*** Available data

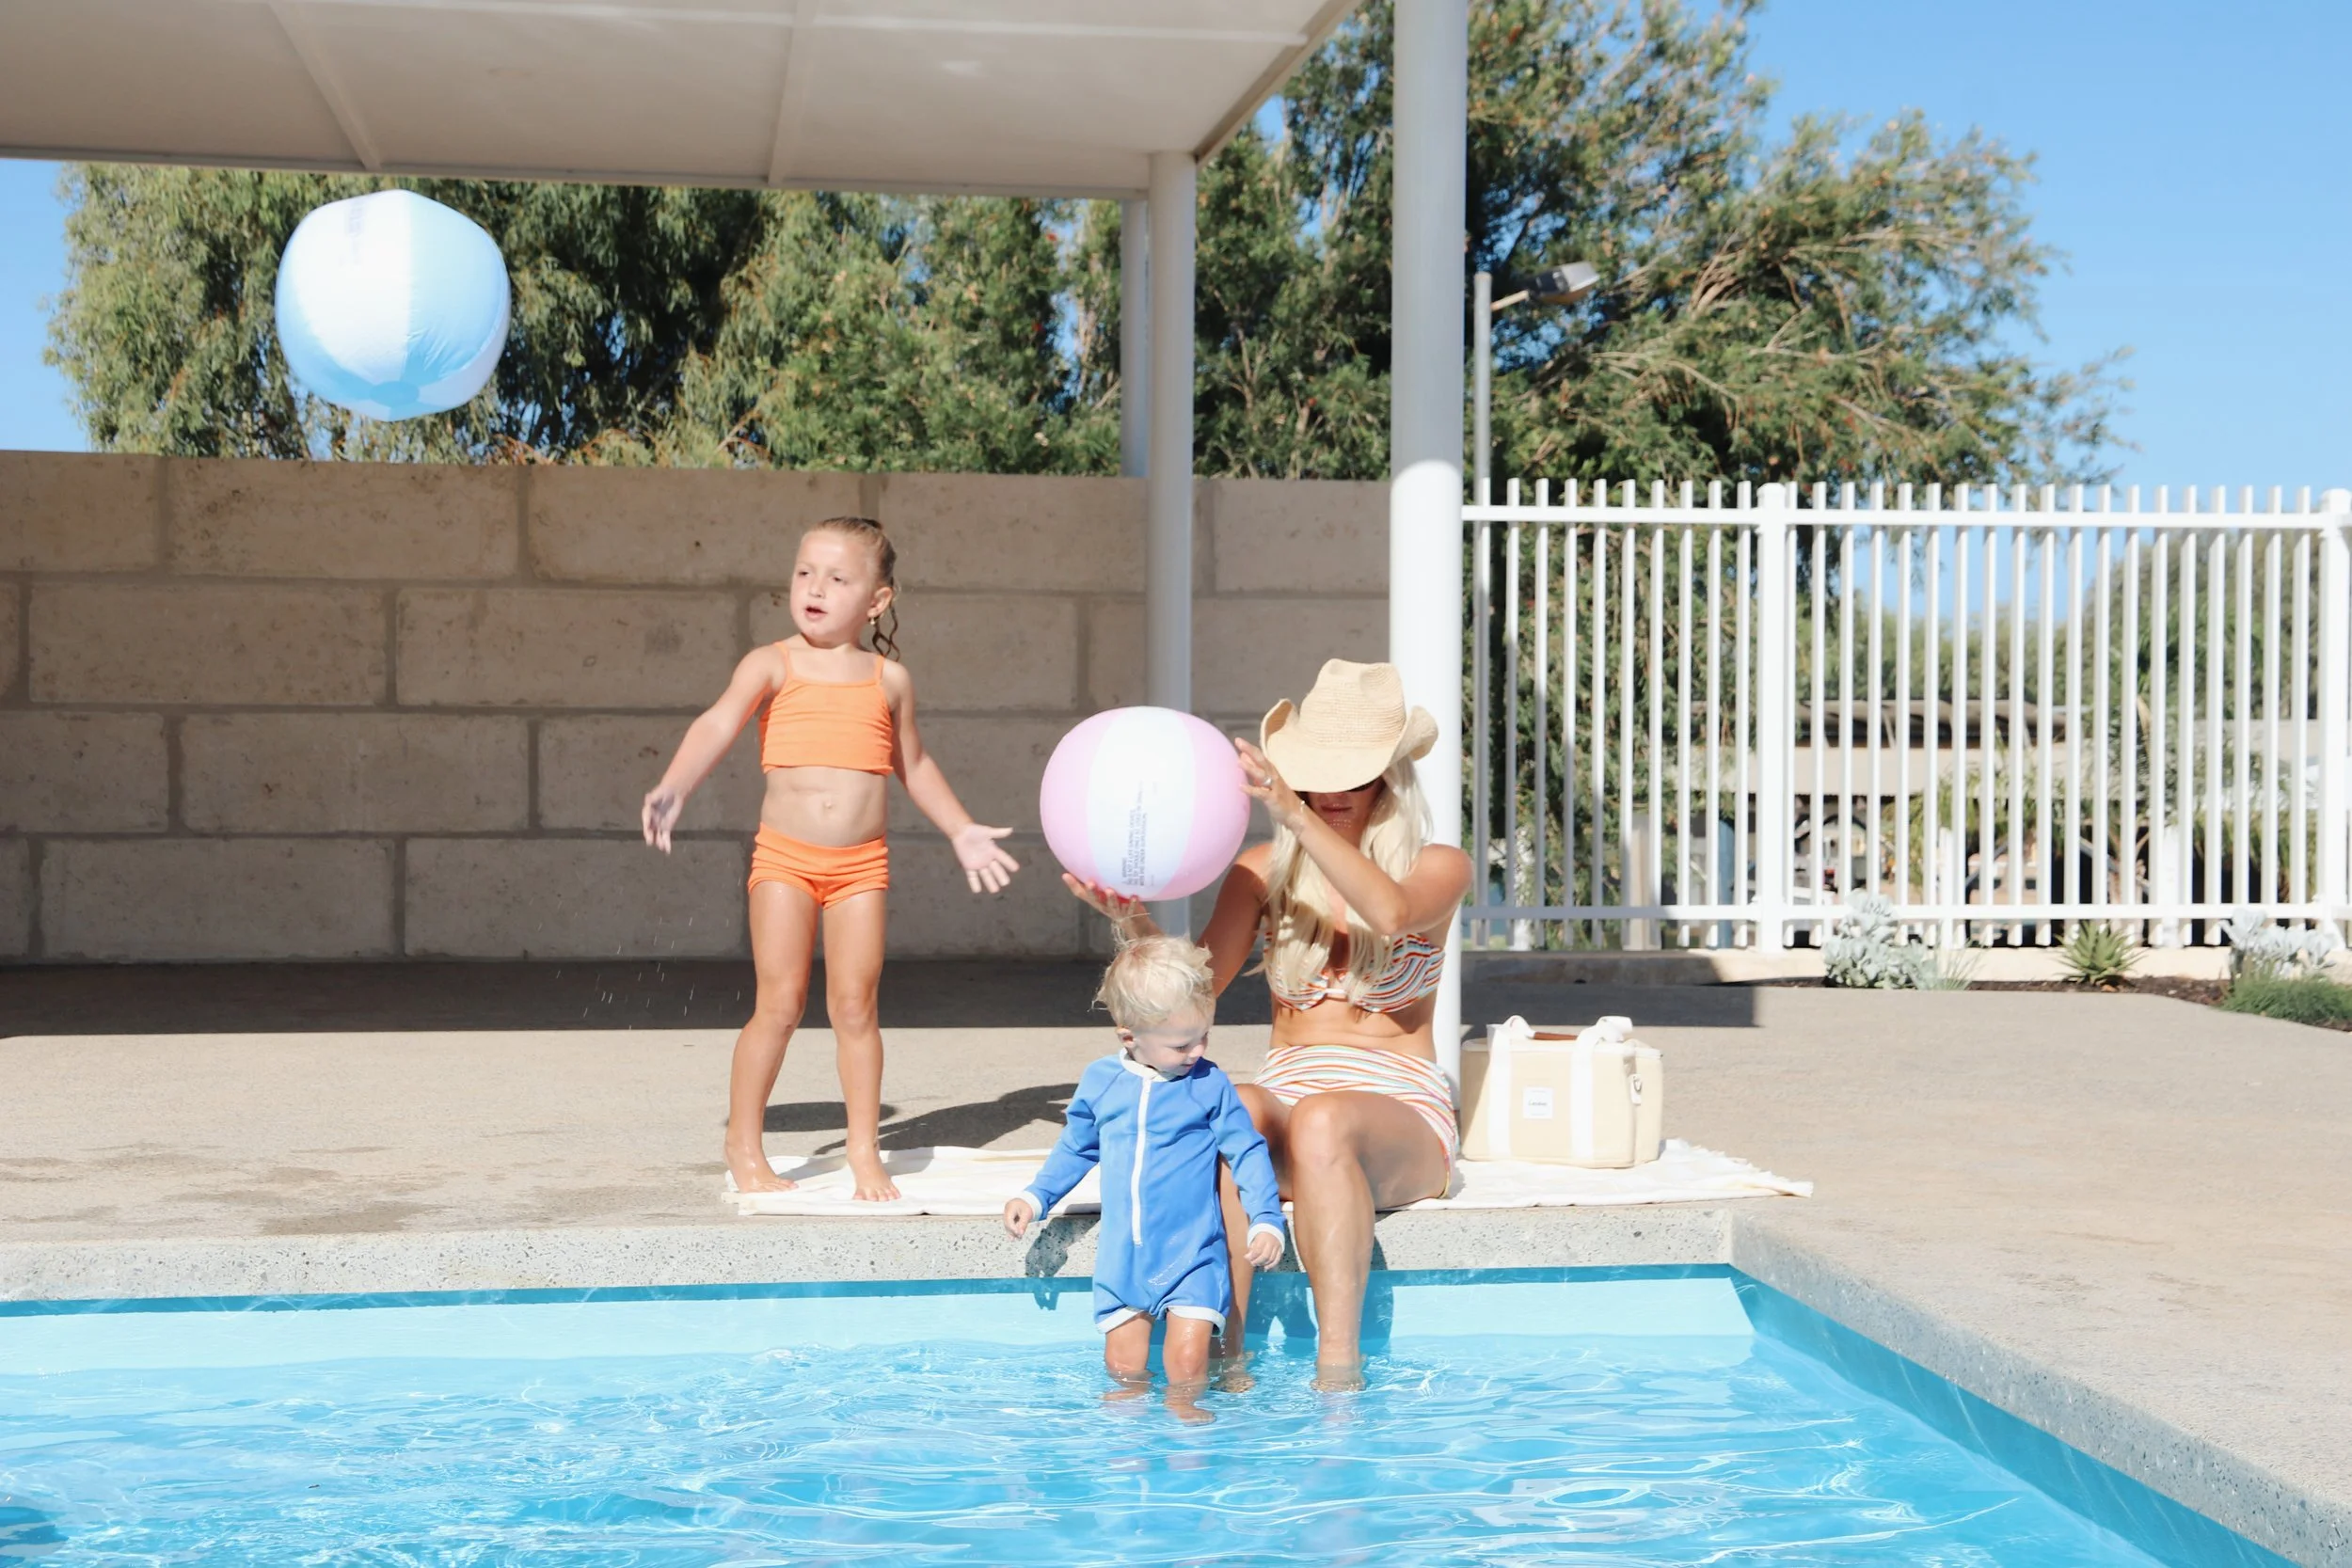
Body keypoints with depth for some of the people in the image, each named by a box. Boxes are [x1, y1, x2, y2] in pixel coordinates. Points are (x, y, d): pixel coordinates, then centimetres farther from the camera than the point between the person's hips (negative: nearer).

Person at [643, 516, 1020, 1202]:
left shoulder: (889, 678, 8)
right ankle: (744, 1146, 11)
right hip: (785, 858, -2)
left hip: (861, 863, 2)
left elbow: (912, 762, 23)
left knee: (854, 1004, 1)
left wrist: (962, 830, 26)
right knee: (779, 1003, -5)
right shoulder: (772, 665, -2)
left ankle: (864, 1148, 15)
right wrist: (673, 788, -35)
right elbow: (718, 724, -18)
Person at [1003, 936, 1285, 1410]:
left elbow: (1247, 1151, 1)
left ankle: (1183, 1412, 7)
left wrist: (1266, 1220, -8)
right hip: (1121, 1259, 3)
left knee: (1187, 1364, -13)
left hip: (1192, 1256, -3)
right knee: (1123, 1368, 2)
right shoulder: (1100, 1082, 4)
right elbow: (1075, 1149, 19)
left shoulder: (1211, 1085, -3)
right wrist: (1036, 1198, 13)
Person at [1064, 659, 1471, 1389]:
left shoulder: (1438, 865, 4)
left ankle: (1338, 1370, -41)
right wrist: (1136, 926, -21)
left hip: (1400, 1116, -2)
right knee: (1232, 1106, -34)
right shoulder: (1265, 871, 11)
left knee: (1323, 1122, -38)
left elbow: (1390, 914, -22)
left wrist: (1298, 815, -29)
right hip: (1284, 1099, 2)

******

> **Task instructions**
Produce an exact copy of each line of data, skipping embedded images.

> **Exercise output**
Body keypoints with depth for some of the people in the image, each named by a box. Boxes are [x1, y1, x2, y2] in pixel coordinates. Points are (x, y, d): pixel coordinates, then centimetres farther from the camera than the point between the person's hips (negative: nearer).

Person at [643, 516, 1020, 1202]:
left shoulder: (889, 678, 8)
right ankle: (744, 1146, 11)
right hip: (785, 858, -2)
left hip: (861, 863, 2)
left elbow: (912, 762, 23)
left knee: (854, 1004, 1)
left wrist: (962, 830, 26)
right knee: (779, 1003, -5)
right shoulder: (772, 665, -2)
left ankle: (864, 1148, 15)
right wrist: (673, 788, -35)
right elbow: (718, 724, -18)
Person at [1003, 936, 1285, 1410]:
left elbow: (1247, 1151, 1)
left ankle: (1183, 1412, 7)
left wrist: (1266, 1220, -8)
right hip: (1121, 1259, 3)
left knee: (1187, 1364, -13)
left hip: (1192, 1256, -3)
right knee: (1123, 1368, 2)
right shoulder: (1100, 1082, 4)
right elbow: (1075, 1149, 19)
left shoulder: (1211, 1085, -3)
right wrist: (1036, 1198, 13)
Person at [1064, 659, 1471, 1389]:
left shoulder: (1438, 865, 4)
left ankle: (1338, 1370, -41)
right wrist: (1136, 926, -21)
left hip: (1400, 1116, -2)
right knee: (1232, 1106, -34)
right shoulder: (1265, 871, 11)
left knee: (1323, 1122, -38)
left elbow: (1390, 914, -22)
left wrist: (1298, 815, -29)
right hip: (1284, 1099, 2)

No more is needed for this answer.